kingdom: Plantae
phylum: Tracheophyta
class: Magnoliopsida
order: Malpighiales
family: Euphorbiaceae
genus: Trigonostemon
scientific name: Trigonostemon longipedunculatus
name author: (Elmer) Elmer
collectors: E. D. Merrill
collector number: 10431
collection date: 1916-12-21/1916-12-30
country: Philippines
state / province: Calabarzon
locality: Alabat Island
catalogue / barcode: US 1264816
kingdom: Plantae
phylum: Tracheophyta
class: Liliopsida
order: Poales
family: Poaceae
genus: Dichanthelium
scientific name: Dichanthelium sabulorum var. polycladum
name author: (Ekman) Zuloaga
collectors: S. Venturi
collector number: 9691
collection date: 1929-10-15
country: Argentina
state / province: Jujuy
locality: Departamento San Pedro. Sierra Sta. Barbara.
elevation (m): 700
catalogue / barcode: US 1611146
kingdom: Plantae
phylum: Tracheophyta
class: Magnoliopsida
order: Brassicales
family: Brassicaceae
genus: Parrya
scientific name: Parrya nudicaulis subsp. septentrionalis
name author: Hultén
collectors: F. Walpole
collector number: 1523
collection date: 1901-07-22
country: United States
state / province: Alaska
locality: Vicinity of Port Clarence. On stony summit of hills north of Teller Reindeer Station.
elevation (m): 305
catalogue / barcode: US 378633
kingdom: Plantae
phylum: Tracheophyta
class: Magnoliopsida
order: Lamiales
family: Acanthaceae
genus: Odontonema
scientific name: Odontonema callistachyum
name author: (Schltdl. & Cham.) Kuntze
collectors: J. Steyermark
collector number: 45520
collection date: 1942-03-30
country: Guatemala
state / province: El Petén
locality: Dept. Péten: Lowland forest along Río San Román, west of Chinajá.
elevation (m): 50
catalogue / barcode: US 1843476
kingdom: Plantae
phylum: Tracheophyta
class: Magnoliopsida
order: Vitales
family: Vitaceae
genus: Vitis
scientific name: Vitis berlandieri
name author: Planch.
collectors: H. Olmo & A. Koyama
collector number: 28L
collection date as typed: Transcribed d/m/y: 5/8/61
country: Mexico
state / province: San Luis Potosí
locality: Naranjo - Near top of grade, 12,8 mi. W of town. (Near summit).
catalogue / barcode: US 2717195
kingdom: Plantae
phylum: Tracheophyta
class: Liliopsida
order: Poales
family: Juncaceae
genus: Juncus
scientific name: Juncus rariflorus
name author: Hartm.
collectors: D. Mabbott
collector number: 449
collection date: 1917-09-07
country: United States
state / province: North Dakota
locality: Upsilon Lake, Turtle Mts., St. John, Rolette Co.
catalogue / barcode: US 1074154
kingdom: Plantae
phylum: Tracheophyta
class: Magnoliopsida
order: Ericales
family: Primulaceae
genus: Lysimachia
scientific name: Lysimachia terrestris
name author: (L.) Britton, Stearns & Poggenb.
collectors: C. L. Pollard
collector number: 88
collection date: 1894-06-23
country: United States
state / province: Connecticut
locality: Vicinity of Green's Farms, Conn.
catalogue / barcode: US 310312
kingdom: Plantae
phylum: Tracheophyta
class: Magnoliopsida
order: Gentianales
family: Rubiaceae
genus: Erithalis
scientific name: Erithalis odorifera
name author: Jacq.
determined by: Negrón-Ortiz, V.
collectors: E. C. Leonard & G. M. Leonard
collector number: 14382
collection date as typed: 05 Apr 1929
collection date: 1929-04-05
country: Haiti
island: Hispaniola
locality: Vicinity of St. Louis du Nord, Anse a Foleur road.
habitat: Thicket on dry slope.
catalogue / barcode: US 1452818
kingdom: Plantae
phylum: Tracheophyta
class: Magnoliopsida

## Goal
Reproduce every line of the items above, character for character and in the same order.

## Full solution
kingdom: Plantae
phylum: Tracheophyta
class: Magnoliopsida
order: Malpighiales
family: Euphorbiaceae
genus: Trigonostemon
scientific name: Trigonostemon longipedunculatus
name author: (Elmer) Elmer
collectors: E. D. Merrill
collector number: 10431
collection date: 1916-12-21/1916-12-30
country: Philippines
state / province: Calabarzon
locality: Alabat Island
catalogue / barcode: US 1264816
kingdom: Plantae
phylum: Tracheophyta
class: Liliopsida
order: Poales
family: Poaceae
genus: Dichanthelium
scientific name: Dichanthelium sabulorum var. polycladum
name author: (Ekman) Zuloaga
collectors: S. Venturi
collector number: 9691
collection date: 1929-10-15
country: Argentina
state / province: Jujuy
locality: Departamento San Pedro. Sierra Sta. Barbara.
elevation (m): 700
catalogue / barcode: US 1611146
kingdom: Plantae
phylum: Tracheophyta
class: Magnoliopsida
order: Brassicales
family: Brassicaceae
genus: Parrya
scientific name: Parrya nudicaulis subsp. septentrionalis
name author: Hultén
collectors: F. Walpole
collector number: 1523
collection date: 1901-07-22
country: United States
state / province: Alaska
locality: Vicinity of Port Clarence. On stony summit of hills north of Teller Reindeer Station.
elevation (m): 305
catalogue / barcode: US 378633
kingdom: Plantae
phylum: Tracheophyta
class: Magnoliopsida
order: Lamiales
family: Acanthaceae
genus: Odontonema
scientific name: Odontonema callistachyum
name author: (Schltdl. & Cham.) Kuntze
collectors: J. Steyermark
collector number: 45520
collection date: 1942-03-30
country: Guatemala
state / province: El Petén
locality: Dept. Péten: Lowland forest along Río San Román, west of Chinajá.
elevation (m): 50
catalogue / barcode: US 1843476
kingdom: Plantae
phylum: Tracheophyta
class: Magnoliopsida
order: Vitales
family: Vitaceae
genus: Vitis
scientific name: Vitis berlandieri
name author: Planch.
collectors: H. Olmo & A. Koyama
collector number: 28L
collection date as typed: Transcribed d/m/y: 5/8/61
country: Mexico
state / province: San Luis Potosí
locality: Naranjo - Near top of grade, 12,8 mi. W of town. (Near summit).
catalogue / barcode: US 2717195
kingdom: Plantae
phylum: Tracheophyta
class: Liliopsida
order: Poales
family: Juncaceae
genus: Juncus
scientific name: Juncus rariflorus
name author: Hartm.
collectors: D. Mabbott
collector number: 449
collection date: 1917-09-07
country: United States
state / province: North Dakota
locality: Upsilon Lake, Turtle Mts., St. John, Rolette Co.
catalogue / barcode: US 1074154
kingdom: Plantae
phylum: Tracheophyta
class: Magnoliopsida
order: Ericales
family: Primulaceae
genus: Lysimachia
scientific name: Lysimachia terrestris
name author: (L.) Britton, Stearns & Poggenb.
collectors: C. L. Pollard
collector number: 88
collection date: 1894-06-23
country: United States
state / province: Connecticut
locality: Vicinity of Green's Farms, Conn.
catalogue / barcode: US 310312
kingdom: Plantae
phylum: Tracheophyta
class: Magnoliopsida
order: Gentianales
family: Rubiaceae
genus: Erithalis
scientific name: Erithalis odorifera
name author: Jacq.
determined by: Negrón-Ortiz, V.
collectors: E. C. Leonard & G. M. Leonard
collector number: 14382
collection date as typed: 05 Apr 1929
collection date: 1929-04-05
country: Haiti
island: Hispaniola
locality: Vicinity of St. Louis du Nord, Anse a Foleur road.
habitat: Thicket on dry slope.
catalogue / barcode: US 1452818
kingdom: Plantae
phylum: Tracheophyta
class: Magnoliopsida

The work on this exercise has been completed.